Articles repérés par Hervé Le Crosnier

Je prend ici des notes sur mes lectures. Les citations proviennent des articles cités.

  • The Faces of a New Union Movement | The New Yorker
    https://www.newyorker.com/culture/photo-booth/the-faces-of-a-new-union-movement

    Haag is part of a wave of young workers who have been unionizing in sectors with little or no tradition of unions: art museums, including the Guggenheim and the New Museum, but also tech companies, digital-media brands, political campaigns, even cannabis shops. At Google, around ninety contract workers in Pittsburgh recently formed a union—a significant breakthrough, even if they represent just a tiny fraction of the company’s workforce. More than thirty digital publications, including Vox, Vice, Salon, Slate, and HuffPost, have unionized. (The editorial staff of The New Yorker unionized in 2018.) Last March, Bernie Sanders’s campaign became the first major-party Presidential campaign in history with a unionized workforce; the campaigns of Eric Swalwell, Julián Castro, and Elizabeth Warren unionized soon after. At Grinnell College, in Iowa, students working in the school’s dining hall unionized in 2016, becoming one of the nation’s only undergraduate-student labor unions. Sam Xu, the union’s twenty-one-year-old former president, said, “Mark Zuckerberg was running Facebook out of his dorm room. I’m running a union out of my dorm room.”

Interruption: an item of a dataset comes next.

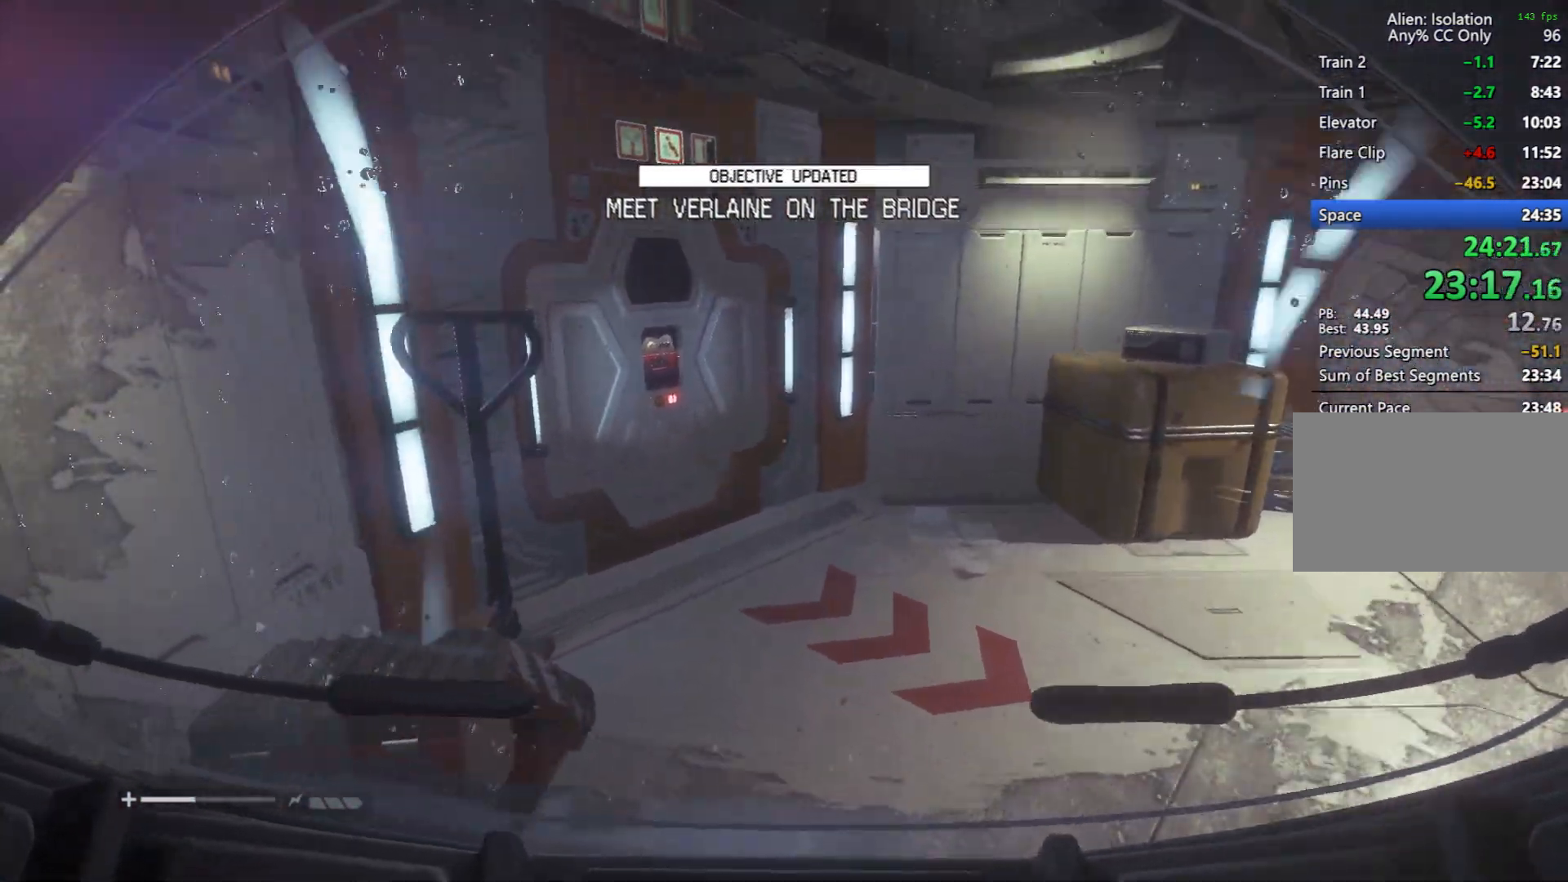
{"keys": ["w"], "mouse": [], "events": [[117, "e", "down"], [200, "e", "up"], [300, "e", "down"], [350, "e", "up"], [450, "e", "down"], [483, "e", "up"]]}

    The American labor movement has been reinvigorated in recent years, with the teacher-led Red for Ed strikes, the General Motors walkout, and the Fight for $15’s push to raise the minimum wage. A Gallup poll last summer found that sixty-four per cent of Americans approve of unions—one of the highest ratings recorded in the past fifty years. The highest rate of approval came from young people: sixty-seven per cent among eighteen-to-thirty-four-year-olds. Rebecca Givan, an associate professor of labor studies at Rutgers University, said that many young people are interested in joining unions because they’re “feeling the pinch”—many “have a tremendous amount of student debt, and, if they’re living in cities, they’re struggling to afford housing.” Givan added that many feel considerable insecurity about their jobs. “The industries that they’re organizing in are volatile,” she said. Jake Rosenfeld, an associate professor of sociology at Washington University, said, “Underemployed college-educated workers aren’t buying what was until recently the prevailing understanding of our economy: that hard work and a college degree was a ticket to a stable, well-paying job.”